Es un punto de gran importancia el tener un corazón
formado de manera que nos gocemos en las cosas en que Dios mismo también se goza.
Aun con el sentimiento de que él juzga el mal como tal, el corazón no es feliz.
Ahora somos llamados a vivir como si estuviéramos con Dios en el cielo, donde
el mal jamás penetra.
¿Procuramos siempre que nuestro espíritu esté lleno de lo
que es bueno? El mal nos rodea por todas partes en estos días, pero no debemos
vivir estando siempre pensando en el mal. El alma está debilitada; no haya
ninguna fuerza con semejante preocupación. La senda a la que nuestras almas son
llamadas a caminar, ya está trazada: “Por lo demás, hermanos, todo lo que es
verdadero, todo lo honesto, todo lo justo, todo lo puro, todo lo amable, todo
lo que es de buen nombre; si hay virtud alguna, si algo digno de alabanza, en
esto pensad” (Filipenses 4:8).
Que el Señor nos haga recordar estas cosas. Dios puede
verse obligado a juzgar, pero permanece en lo que es bueno. Así es como el Dios
de paz será con nosotros».
Vemos que estos versículos van más lejos de lo que el
párrafo anterior nos ha presentado. Se trata aquí de un creyente que mora en el
bien, que encuentra su gozo en comunión con Dios, y en la senda por la cual
Dios, por decirlo así, pone su sello de manera muy particular honrándolo con su
presencia, la del “Dios de paz”.
El autor del que hemos citado unas
palabras dice aún: «Si caminamos en el poder de la vida de Cristo, el Dios de
paz estará con nosotros, y somos conscientes de tal cosa. ¡Qué bendición es el
hecho de tener un santuario así en este mundo, “el Dios de paz” con nosotros».

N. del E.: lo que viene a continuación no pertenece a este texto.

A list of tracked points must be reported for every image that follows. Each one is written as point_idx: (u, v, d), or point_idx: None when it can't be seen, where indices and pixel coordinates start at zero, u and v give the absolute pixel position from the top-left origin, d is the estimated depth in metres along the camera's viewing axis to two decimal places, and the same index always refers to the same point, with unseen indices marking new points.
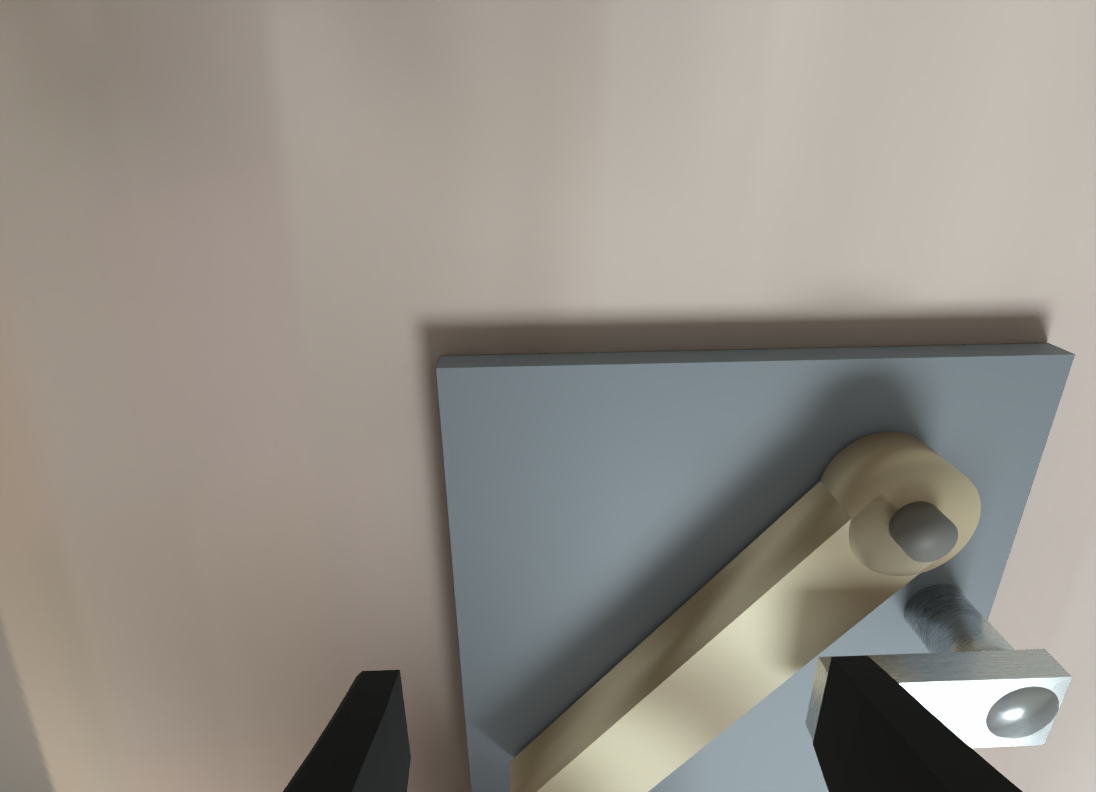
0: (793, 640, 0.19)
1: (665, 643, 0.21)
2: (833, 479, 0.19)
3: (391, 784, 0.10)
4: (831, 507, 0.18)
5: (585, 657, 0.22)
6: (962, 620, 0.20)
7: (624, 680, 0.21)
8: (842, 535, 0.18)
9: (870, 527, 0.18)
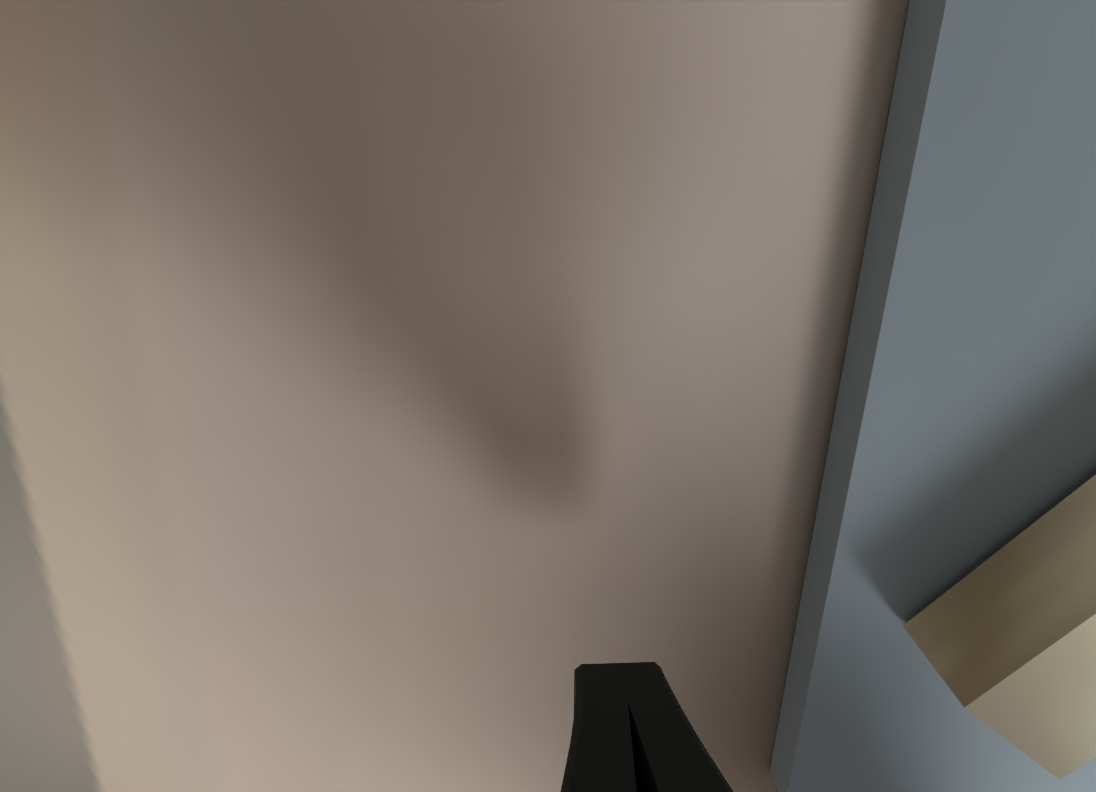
0: None
1: None
2: None
3: None
4: None
5: None
6: None
7: None
8: None
9: None
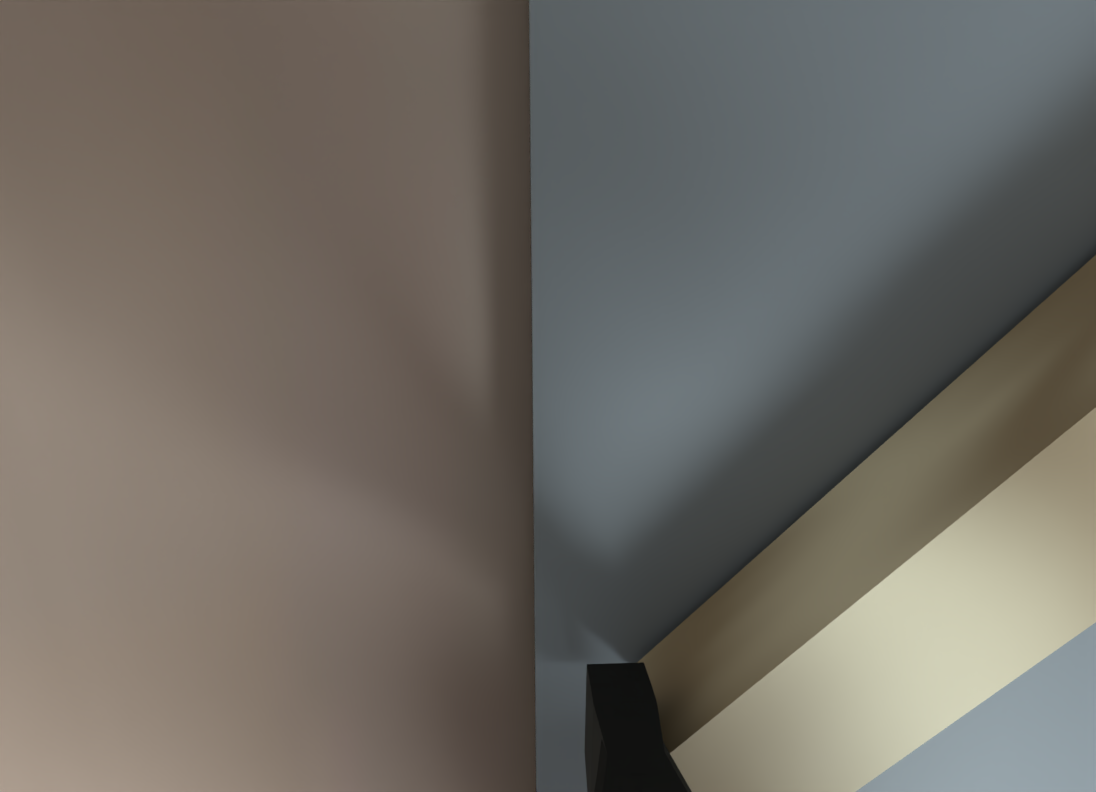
0: None
1: (1027, 369, 0.09)
2: None
3: None
4: None
5: (802, 431, 0.10)
6: None
7: (914, 467, 0.09)
8: None
9: None
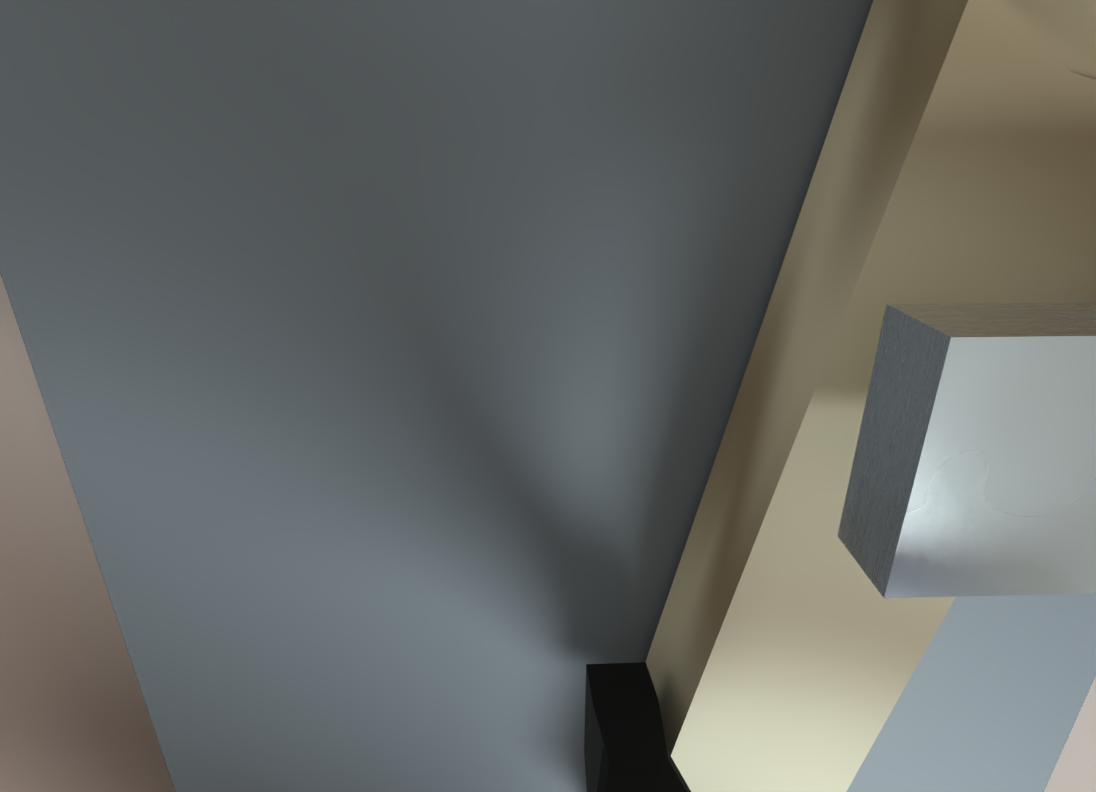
0: None
1: (717, 519, 0.10)
2: None
3: None
4: None
5: (340, 438, 0.10)
6: None
7: (681, 621, 0.10)
8: (988, 15, 0.06)
9: None
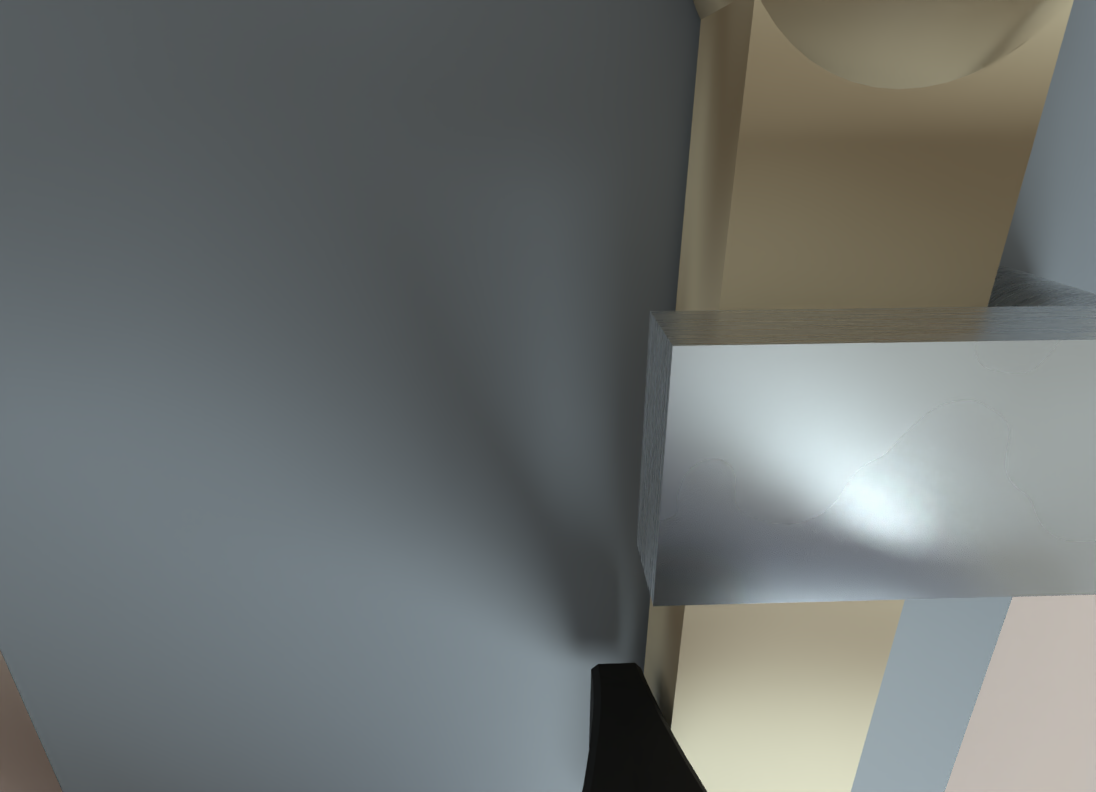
0: None
1: None
2: None
3: None
4: (725, 29, 0.07)
5: (197, 444, 0.10)
6: (1057, 297, 0.08)
7: (658, 647, 0.11)
8: (773, 54, 0.06)
9: None
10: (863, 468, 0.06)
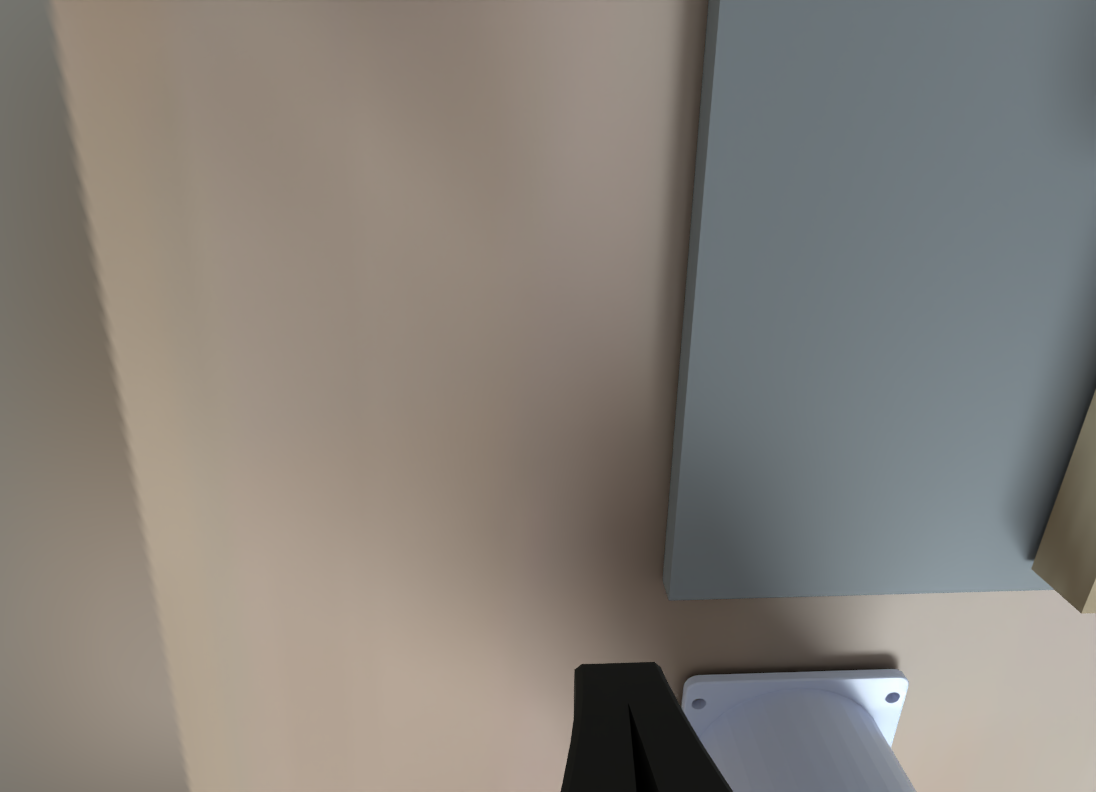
0: None
1: None
2: None
3: None
4: None
5: (859, 275, 0.17)
6: None
7: None
8: None
9: None
10: None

Terminamos estas páginas con el precioso deseo del apóstol: “El mismo Dios de
paz os santifique por completo; y todo vuestro ser, espíritu, alma y cuerpo,
sea guardado irreprensible para la venida de nuestro Señor Jesucristo. Fiel es
el que os llama, el cual también lo hará” (1 Tesalonicenses 5:23-24).